Murphy is a member of the House Pro-Life Caucus and a sponsor of the Pain-Capable Unborn Child Protection Act, a 20-week abortion ban that passed in the House on Tuesday. In January, a post on his official Facebook page proclaimed “we’ve had great victories to protect the sanctity of life in the first weeks of this New Year!”

That post did not sit well with Shannon Edwards, the woman with whom Murphy was having an extramarital relationship, according to the Pittsburgh Post-Gazette.

“You have zero issue posting your pro-life stance all over the place when you had no issue asking me to abort our unborn child just last week when we thought that was one of the options,” she reportedly texted him on January 25.

The response, from Murphy’s phone number: "I get what you say about my March for life messages. I've never written them. Staff does them. I read them and winced. I told staff don't write any more. I will."

The text messages were obtained by the Post-Gazette, which also acquired a memo apparently written by Murphy’s chief of staff, Susan Mosychuk, describing an “ongoing and ever more pronounced pattern of sustained inappropriate behavior” by Murphy.

The memo accuses Murphy of berating his legislative director and other staff during a June visit to his Pennsylvania district. “You called many of the work products that he literally gave up his weekend to produce as ‘useless,’” the memo states. “You pushed other documents off the table onto the floor because they weren't what you wanted. Then you got angry and demanded we find the documents that you had just thrown on the ground.”

The memo also charges that during the same visit, Murphy drove erratically, texting, reading his iPad, and watching YouTube videos while behind the wheel.

Murphy has not responded to the Post-Gazette’s requests for comment on the text messages. He has, however, admitted to a relationship with Edwards. Murphy, 64, met Edwards, a 32-year-old forensic psychologist, when she worked with him on a mental health bill passed last year, she told the Post-Gazette. She is in the process of a divorce; Murphy remains married.

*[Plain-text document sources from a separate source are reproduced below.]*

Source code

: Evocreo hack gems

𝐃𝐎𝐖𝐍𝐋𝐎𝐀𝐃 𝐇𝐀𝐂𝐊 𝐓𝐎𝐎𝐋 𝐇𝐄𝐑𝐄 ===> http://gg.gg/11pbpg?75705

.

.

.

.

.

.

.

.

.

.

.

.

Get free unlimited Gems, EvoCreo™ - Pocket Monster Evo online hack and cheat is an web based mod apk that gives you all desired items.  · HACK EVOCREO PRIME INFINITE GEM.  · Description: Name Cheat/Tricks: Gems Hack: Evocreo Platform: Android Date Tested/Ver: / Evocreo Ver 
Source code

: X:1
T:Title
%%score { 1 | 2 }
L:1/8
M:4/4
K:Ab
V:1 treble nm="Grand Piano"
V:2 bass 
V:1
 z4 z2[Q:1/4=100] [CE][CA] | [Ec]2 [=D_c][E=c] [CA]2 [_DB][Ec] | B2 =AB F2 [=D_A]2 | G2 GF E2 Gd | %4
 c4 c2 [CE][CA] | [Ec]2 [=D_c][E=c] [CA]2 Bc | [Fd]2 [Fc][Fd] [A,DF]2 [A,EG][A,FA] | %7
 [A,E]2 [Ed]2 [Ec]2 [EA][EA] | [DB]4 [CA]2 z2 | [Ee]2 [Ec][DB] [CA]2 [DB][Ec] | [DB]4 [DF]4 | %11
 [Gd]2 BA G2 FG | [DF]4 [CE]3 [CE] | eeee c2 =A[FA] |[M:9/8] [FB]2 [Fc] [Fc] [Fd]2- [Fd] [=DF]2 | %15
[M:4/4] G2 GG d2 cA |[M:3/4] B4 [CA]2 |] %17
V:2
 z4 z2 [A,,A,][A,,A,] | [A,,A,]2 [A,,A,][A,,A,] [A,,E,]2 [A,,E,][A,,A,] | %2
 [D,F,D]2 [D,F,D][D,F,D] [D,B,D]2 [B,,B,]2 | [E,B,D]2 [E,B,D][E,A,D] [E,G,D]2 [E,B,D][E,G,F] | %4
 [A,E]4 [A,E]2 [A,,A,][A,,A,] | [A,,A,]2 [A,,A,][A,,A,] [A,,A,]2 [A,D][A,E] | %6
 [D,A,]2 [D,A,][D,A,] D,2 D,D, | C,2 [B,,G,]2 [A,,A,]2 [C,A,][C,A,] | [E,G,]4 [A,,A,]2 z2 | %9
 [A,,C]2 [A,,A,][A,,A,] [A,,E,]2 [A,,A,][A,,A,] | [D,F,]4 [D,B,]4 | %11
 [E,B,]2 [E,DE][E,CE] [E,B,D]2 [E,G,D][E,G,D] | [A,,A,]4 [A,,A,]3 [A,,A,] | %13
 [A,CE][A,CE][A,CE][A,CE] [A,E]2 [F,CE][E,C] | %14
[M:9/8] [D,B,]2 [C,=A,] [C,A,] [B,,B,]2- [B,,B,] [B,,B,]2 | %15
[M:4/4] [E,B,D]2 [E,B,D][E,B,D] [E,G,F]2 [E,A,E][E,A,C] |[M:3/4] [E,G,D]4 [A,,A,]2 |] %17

Meanwhile, the Pain-Capable Unborn Child Protection Act, which bans abortions after 20 weeks nationwide except in cases of rape, incest, or a threat to the mother’s life, came up for a vote in the House on Tuesday. According to the Washington Examiner, Murphy voted for the bill, which passed in the House but is unlikely to pass in the Senate.

Murphy’s Facebook feed this year contains few mentions of abortion other than the post referenced in January. In that post, he praised President Trump’s reinstatement of the global gag rule and mentions his own sponsorship of a bill to prohibit the use of federal funds for abortion. “Passage of H.R. 7 in the wake of the President’s executive action gives me great hope that moving forward, we will once again be a nation committed to honoring life from the moment of conception and ensuring American taxpayer dollars are never spent to end a life before it even begins,” he wrote.

During Murphy’s 2012 campaign for reelection, his campaign issued a statement celebrating endorsements by anti-abortion groups. "I'm humbled and thankful to receive the endorsements of Pennsylvania's Pro-Life Federation and the National Right to Life PAC,” he said in the statement. “I am committed to upholding the sanctity of life, protecting the rights of the unborn and ensuring that federal tax revenues are never used to pay for abortions. Protecting life is a fundamental core value which I will champion in Congress 100% of the time."